Here is another robot, just for fun —
Reinforcing Intelligence
Cognitive and embodied intelligence in robots work together to create more adaptive, effective, and human-like machines, each supporting and enhancing the other.
Cognitive Intelligence involves the robot's ability to process information, make decisions, and learn from data. It enables robots to plan, solve problems, recognize patterns, and understand complex commands. However, purely cognitive robots without embodied intelligence that builds from learning about their interaction with the physical world might struggle in real-world environments, as they lack the physical interaction to fully understand and respond to dynamic changes.

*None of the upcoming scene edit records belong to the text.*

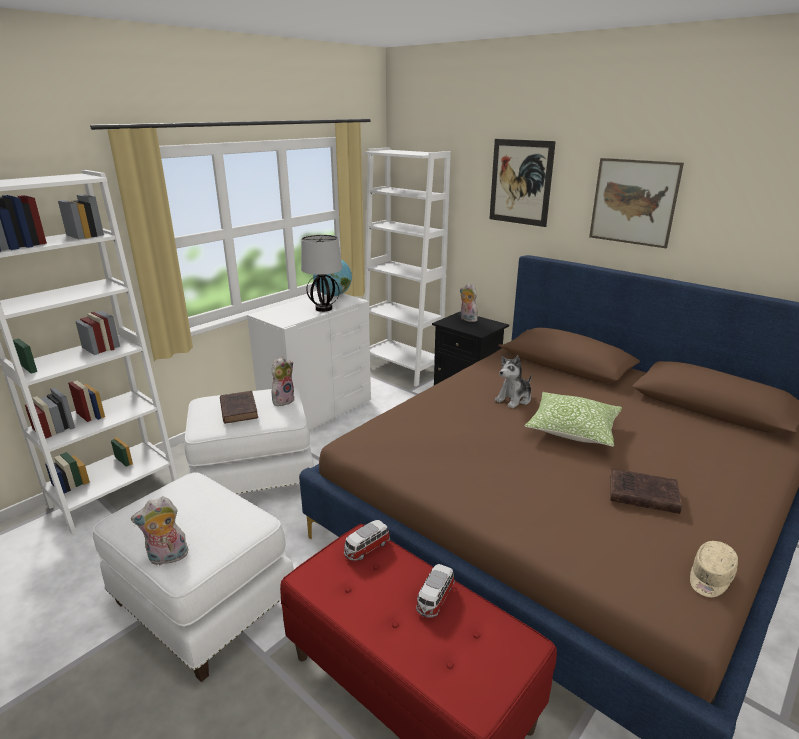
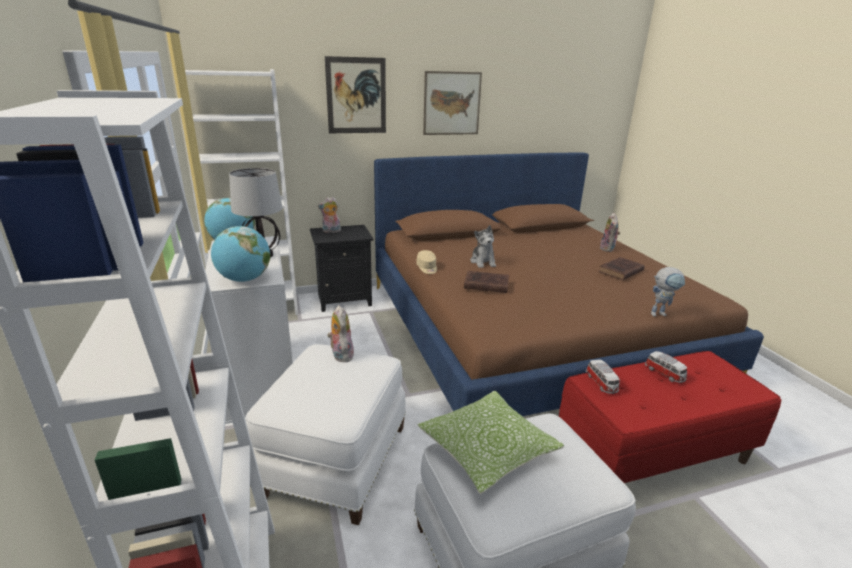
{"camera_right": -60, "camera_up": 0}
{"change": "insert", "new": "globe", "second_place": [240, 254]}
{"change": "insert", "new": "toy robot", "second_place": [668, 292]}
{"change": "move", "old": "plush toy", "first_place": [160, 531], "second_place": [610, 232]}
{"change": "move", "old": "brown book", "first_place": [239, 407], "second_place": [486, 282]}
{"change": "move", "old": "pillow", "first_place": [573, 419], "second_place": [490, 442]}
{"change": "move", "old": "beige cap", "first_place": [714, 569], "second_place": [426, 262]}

Embodied Intelligence relates to the robot's physical presence and ability to interact with the environment through sensors, actuators, and movement. This gives robots spatial awareness and allows them to interpret physical feedback, such as the texture of an object or the force needed to pick something up. Without cognitive intelligence, embodied intelligence is limited to repetitive, programmed tasks without any adaptation or decision-making abilities.
Robots can achieve more complex behaviors when cognitive and embodied intelligence work together. For example:
Enhanced Learning. Embodied intelligence allows robots to learn by doing, which reinforces cognitive learning. For example, a robot with cognitive intelligence might understand that it needs to grasp an object, but embodied intelligence allows it to adjust its grip based on sensory feedback.
Adaptive Interaction. Embodied intelligence allows the robot to interact with the environment, and cognitive intelligence enables it to interpret those interactions, allowing for more adaptive responses. For example, cognitive intelligence plans the route when navigating a cluttered environment, while embodied intelligence senses and adjusts movement in real time.
Improved Perception and Understanding. Embodied intelligence helps robots gather sensory data, like touch, which cognitive intelligence can interpret and use to refine actions. For instance, a robot vacuum with cognitive intelligence might map the room, while embodied intelligence allows it to feel resistance if it hits an obstacle and adjusts its path accordingly.
The synergy between cognitive and embodied intelligence is a powerful reinforcement that dramatically expands the capabilities of machine intelligence. By combining the data-processing, decision-making, and learning abilities of cognitive intelligence with the physical presence, sensory feedback, and adaptability of embodied intelligence, robots gain a richer, more nuanced understanding of the world around them. This partnership allows robots not only to interpret information but also to experience it in a way that reinforces learning and adaptation over time. The dynamic interaction between these two forms of intelligence is set to revolutionize machine capabilities, making robots far more adept at handling complex tasks, responding to unpredictable environments, and autonomously improving their own functionality. This combined intelligence will push the boundaries of machine capabilities, bringing a new era of robotics that is more attuned, versatile, and integrated into human contexts than ever before.
Conclusion(s)
I’ll leave you to draw your own conclusion(s).
I conclude that we should start thinking more about adapting to this as a society. That’s more important than using AI to generate a quiz or a worksheet about the last industrial era.